Cambio di scena: presentazione alla libreria Modo Infoshop di Bologna per il quarto numero della rivista, quello della svolta, “Epitaffio”. Questa volta sono presenti tutti e tre i coordinatori. Babina spiega che la gratuità della rivista serve per non essere sottoposti a compromessi che potrebbero essere causati da un costo di copertina o da un finanziamento. “L’importante e’ avere in mano un oggetto fisico e il consegnarlo di persona” aggiunge Babina “consente l’instaurazione di una convivenza diretta in un mondo fisico e non virtuale”.

Sembra emerga un rapporto che supera la distinzione fra “ora” e “passato”, soprattutto grazie agli editoriali “affidati” ad estratti di scritti di artisti e letterati del secolo scorso, scelti in base a una attualità che non ha tempo né scadenze.
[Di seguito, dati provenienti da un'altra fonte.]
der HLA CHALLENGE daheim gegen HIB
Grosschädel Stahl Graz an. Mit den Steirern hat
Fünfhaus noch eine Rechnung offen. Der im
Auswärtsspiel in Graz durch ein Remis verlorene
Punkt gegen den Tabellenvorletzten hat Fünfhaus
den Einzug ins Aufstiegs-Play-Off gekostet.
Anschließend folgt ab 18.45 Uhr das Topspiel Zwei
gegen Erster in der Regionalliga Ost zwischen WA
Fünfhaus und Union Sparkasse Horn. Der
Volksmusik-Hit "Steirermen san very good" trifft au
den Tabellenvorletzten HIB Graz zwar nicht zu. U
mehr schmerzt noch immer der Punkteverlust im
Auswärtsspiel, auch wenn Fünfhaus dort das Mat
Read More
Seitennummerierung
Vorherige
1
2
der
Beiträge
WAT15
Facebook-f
Una considerazione finale per tentare di tracciare chi e cosa si nasconda dietro questo nuovo dittatore-cerbero: alla domanda se questo superamento della sfera virtuale a favore di uno scambio di un oggetto/rivista basato su un incontro diretto con il fruitore possa essere tradotto in un rapporto con una “comunità” di lettori, la risposta di Babina è netta e spiazzante: “La distribuzione diretta non vuole essere un metodo di inclusione, e quindi la rivista non può essere considerata strumento comunitario”. Il dittatore a tre teste ha le idee chiare sulla distanza da porre fra sé e gli altri. E intanto prepara il prossimo “numero”.